Book Learning With Big Data

    Book Details:
  • Author : Viktor Mayer-Schönberger
  • Publisher : HarperCollins
  • Release : 2014-03-04
  • ISBN : 0544355504
  • Pages : 63 pages

Download or read book Learning With Big Data written by Viktor Mayer-Schönberger and published by HarperCollins. This book was released on 2014-03-04 with total page 63 pages. Available in PDF, EPUB and Kindle. Book excerpt: Homework assignments that learn from students. Courses tailored to fit individual pupils. Textbooks that talk back. This is tomorrow’s education landscape, thanks to the power of big data. These advances go beyond online courses. As the New York Times-bestselling authors of Big Data explain, the truly fascinating changes are actually occurring in how we measure students’ progress and how we can use that data to improve education for everyone, in real time, both on- and offline. Learning with Big Data offers an eye-opening, insight-packed tour through these new trends, for educators, administrators, and readers interested in the latest developments in business and technology.

Book Developing Effective Educational Experiences through Learning Analytics

Download or read book Developing Effective Educational Experiences through Learning Analytics written by Anderson, Mark and published by IGI Global. This book was released on 2016-04-07 with total page 380 pages. Available in PDF, EPUB and Kindle. Book excerpt: The quality of students’ learning experiences is a critical concern for all higher education institutions. With the assistance of modern technological advances, educational establishments have the capability to better understand the strengths and weaknesses of their learning programs. Developing Effective Educational Experiences through Learning Analytics is a pivotal reference source that focuses on the adoption of data mining and analysis techniques in academic institutions, examining how this collected information is utilized to improve the outcome of student learning. Highlighting the relevance of data analytics to current educational practices, this book is ideally designed for researchers, practitioners, and professionals actively involved in higher education settings.
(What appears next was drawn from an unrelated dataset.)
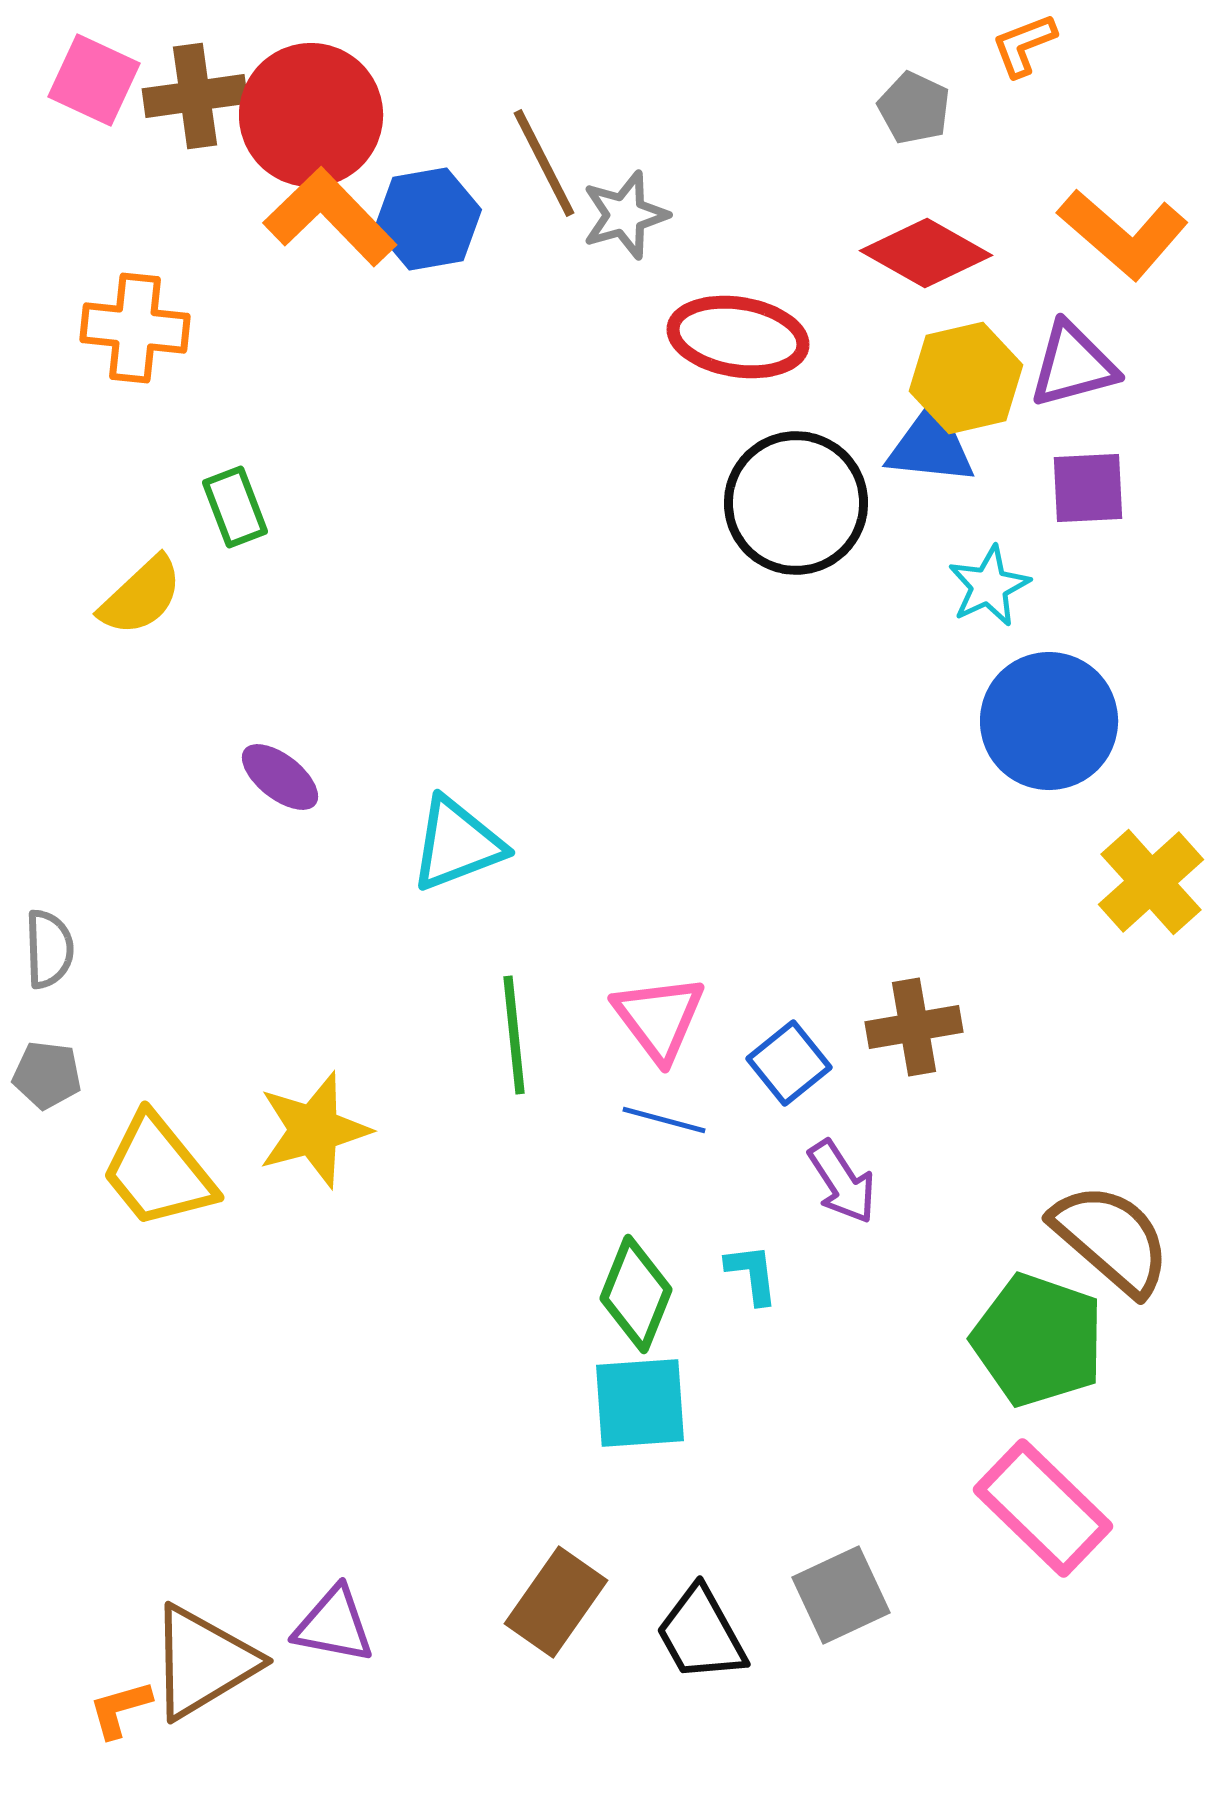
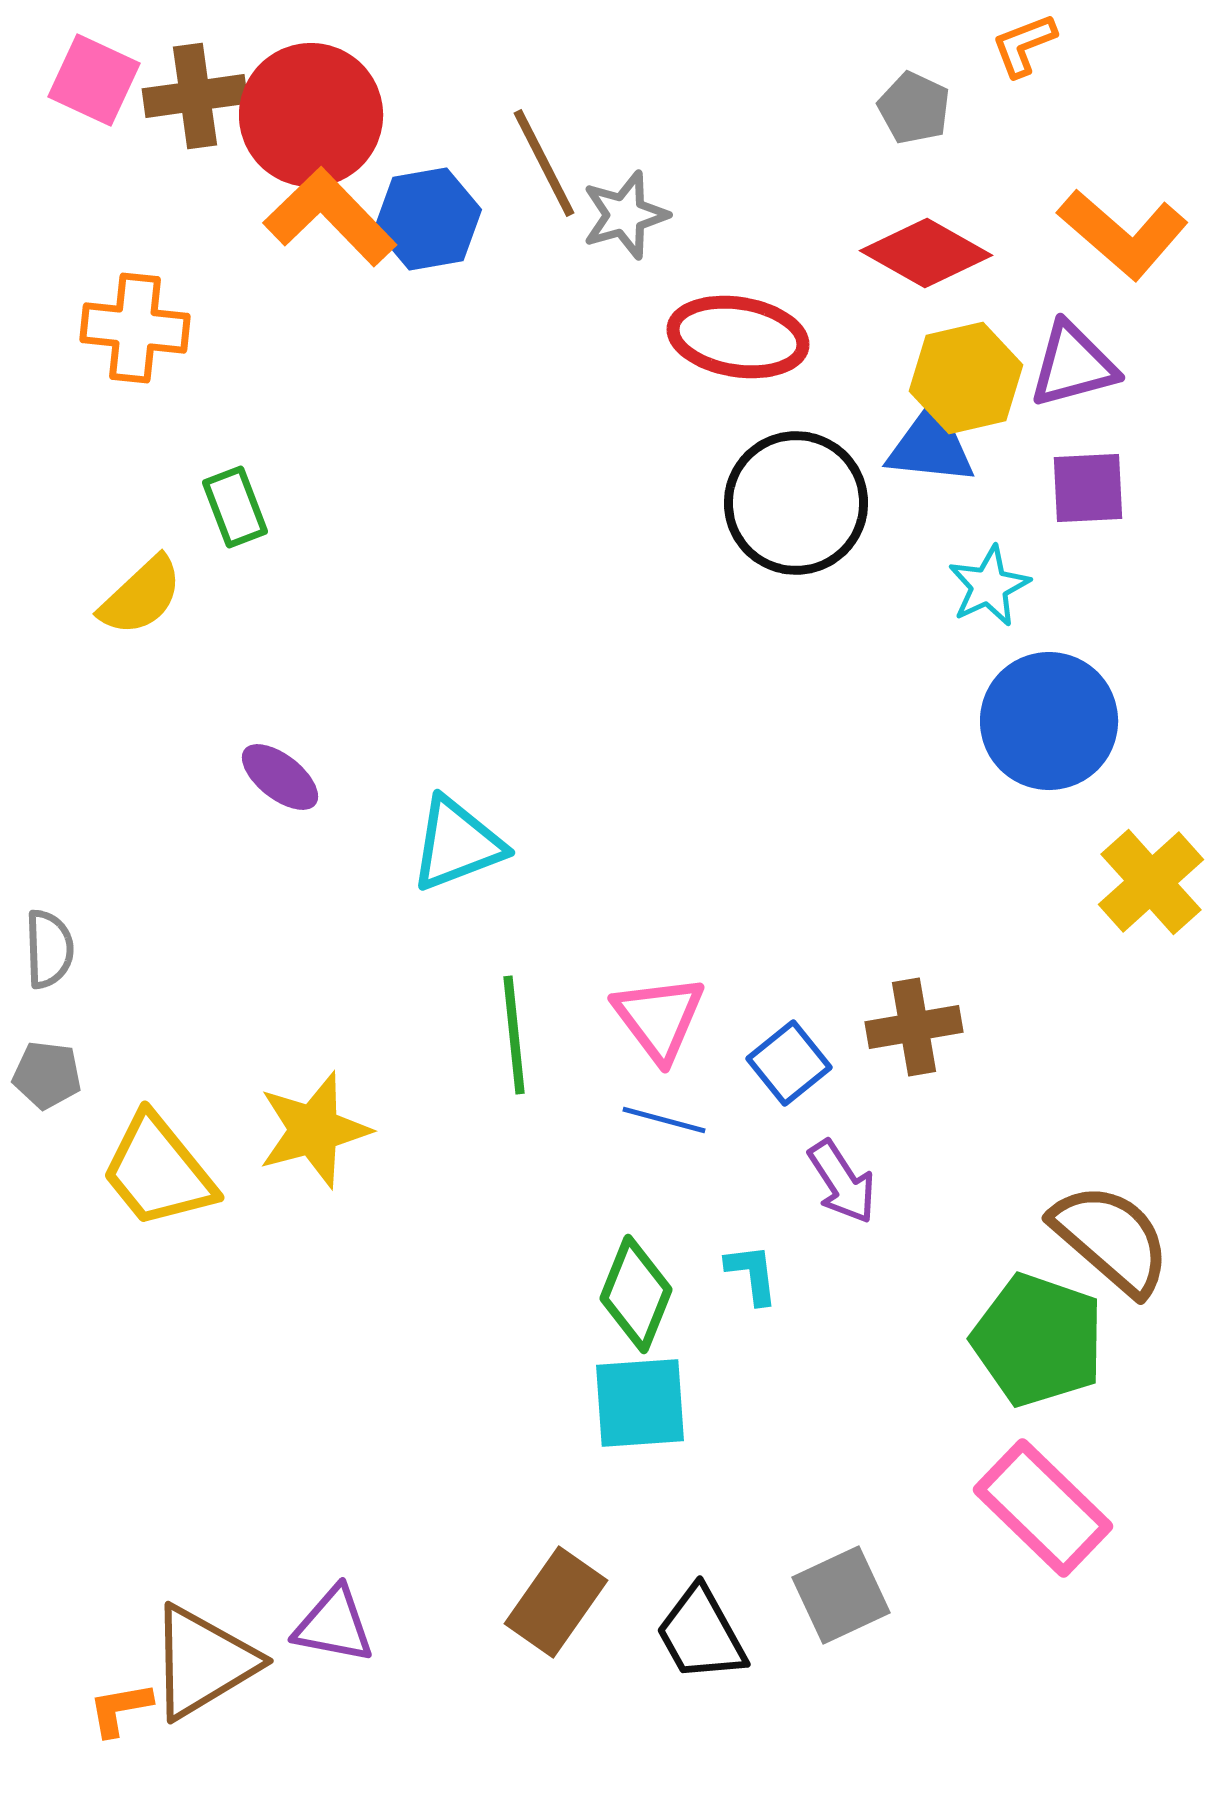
orange L-shape at (120, 1709): rotated 6 degrees clockwise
Book Contemporary Technologies in Education

Download or read book Contemporary Technologies in Education written by Olusola O. Adesope and published by Springer. This book was released on 2018-11-08 with total page 268 pages. Available in PDF, EPUB and Kindle. Book excerpt: This edited volume provides a critical discussion of theoretical, methodological, and practical developments of contemporary forms of educational technologies. Specifically, the book discusses the use of contemporary technologies such as the Flipped Classroom (FC), Massive Open Online Course (MOOC), Social Media, Serious Educational Games (SEG), Wikis, innovative learning software tools, and learning analytic approach for making sense of big data. While some of these contemporary educational technologies have been touted as panaceas, researchers and developers have been faced with enormous challenges in enhancing the use of these technologies to arouse student attention and improve persistent motivation, engagement, and learning. Hence, the book examines how contemporary technologies can engender student motivation and result in improved engagement and learning. Each chapter also discusses the road ahead and where appropriate, uses the current trend to predict future affordances of technologies.